396 professions en France sont interdites aux détenteurs d’un casier judiciaire (B2 et B3). Avocat, pompier, gendarme, gardien de sécurité, chauffeur de taxi… autant de métiers que vous ne pouvez pas exercer sans que votre sombre passé ne vous rattrape. Même votre regrettée garde à vue de vos vingt ans, chaudement gardée dans les annales d’une justice qui vous aime mais ne vous pardonne pas. Vous pouvez dire au revoir à votre rêve de devenir pharmacien. Mais pas à celui de faire de de la politique.

30% des parlementaires ont laissé une trace de leur passage dans les dossiers de la justice et du fisc.

Le raccourci est grossier mais la réalité l’est tout autant. Si vous avez un casier judiciaire, à un moment ou à un autre de votre vie, il y a moment où cela coince. Mais vous seulement, pas pour les élus. Ni nos représentants, ni nos dirigeants, ni nos politiques. Ils ont le droit d’aller voter pour nous des lois qu’ils violent, bracelet électronique à la cheville et auréole au-dessus de la tête. Selon Philippe Pascot, 30 % des parlementaires (soit plus de 270 élu-e-s sur 577 députés et 347 sénateurs) ont laissé une trace de leur passage dans les dossiers de la justice et du fisc. Une broutille, un détail, quelques lignes sans conséquence. Sans conséquences pour leur carrière, qui les place pourtant aux premières loges pour édicter des arrêtés municipaux, voter des textes de loi, faire usage de fonds publics ou exercer en qualité d’officier de police judiciaire (maire).

L’auteur de la pétition, Philippe Pascot, est l’ancien adjoint de Manuel Valls à Evry. Il est l’auteur des ouvrages Du goudron et des plumes, Pilleurs d’Etat, et Délits d’élus. Il a recensé près de 1200 élus qui ont « mis les doigts dans le pot de confiture, à droite comme à gauche. Les plus gros truands sont réélus, et même au 1er tour ». La nouvelle fait mal aux yeux, on a envie de remettre les lunettes de soleil. Mais ce n’est pas le moment.
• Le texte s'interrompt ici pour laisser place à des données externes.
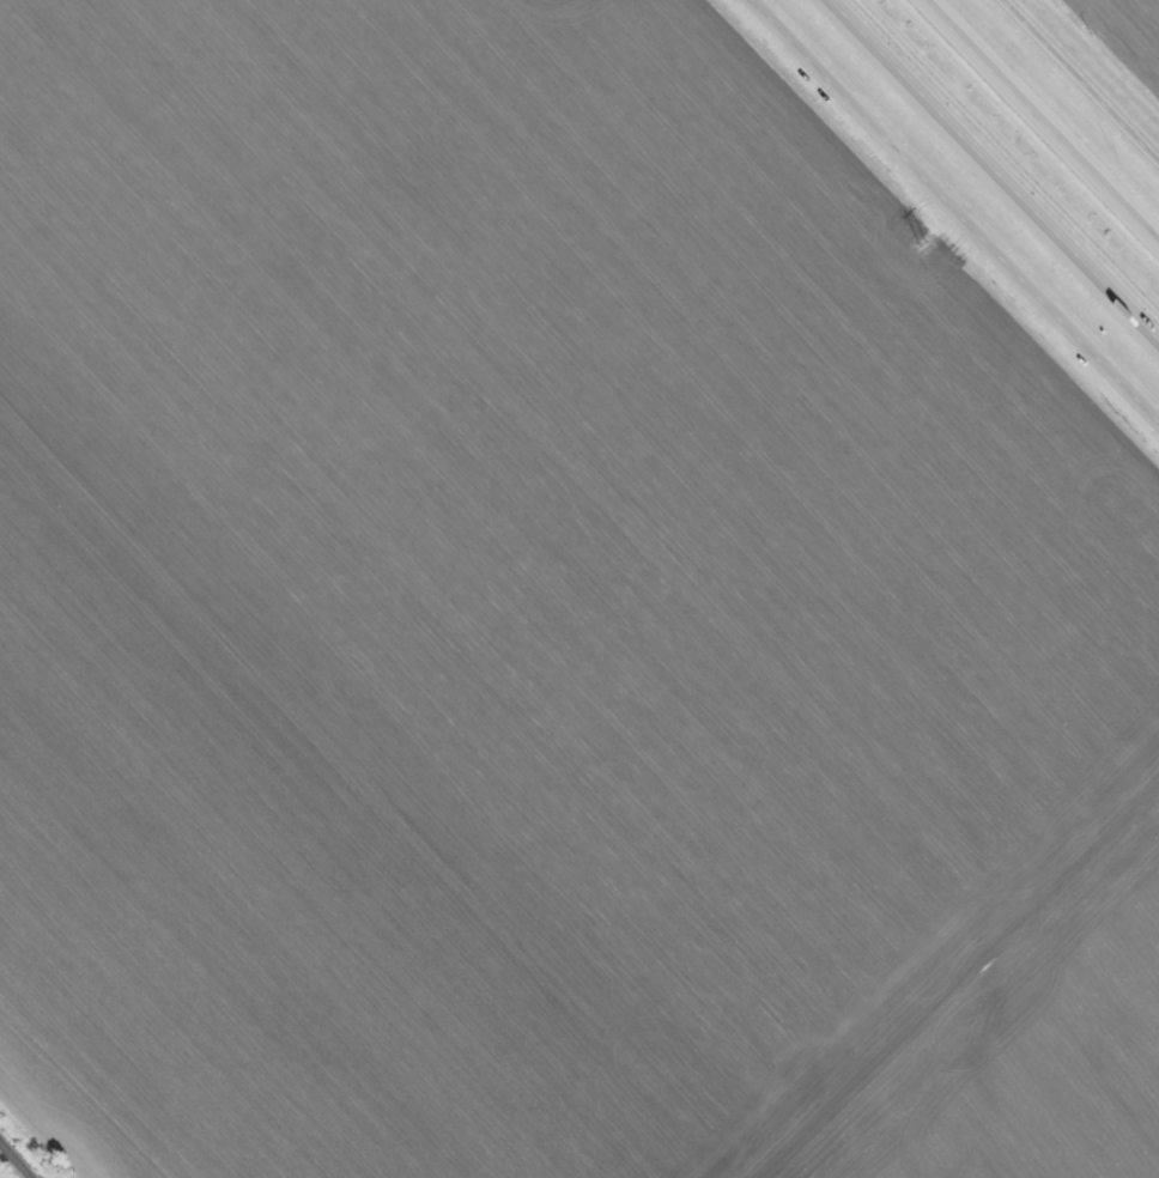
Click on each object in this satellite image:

Parmi ces 1200 petites brebis, des inconnus pour nous pour la plupart, se baladent tout de même quelques têtes familières que l’on sait déjà légèrement exposées, pour rester évasif.

Balkani ne pourrait être votre chauffeur de taxi. Sarkozy n’aurait pas le droit d’être architecte. Cahuzac ne serait pas dentiste non plus. Jusque-là, nous n’y avions jamais pensé. Mais la pétition en ligne de Philippe Pascot nous interroge sur la crédibilité de nos représentants, et leur immunité lassante.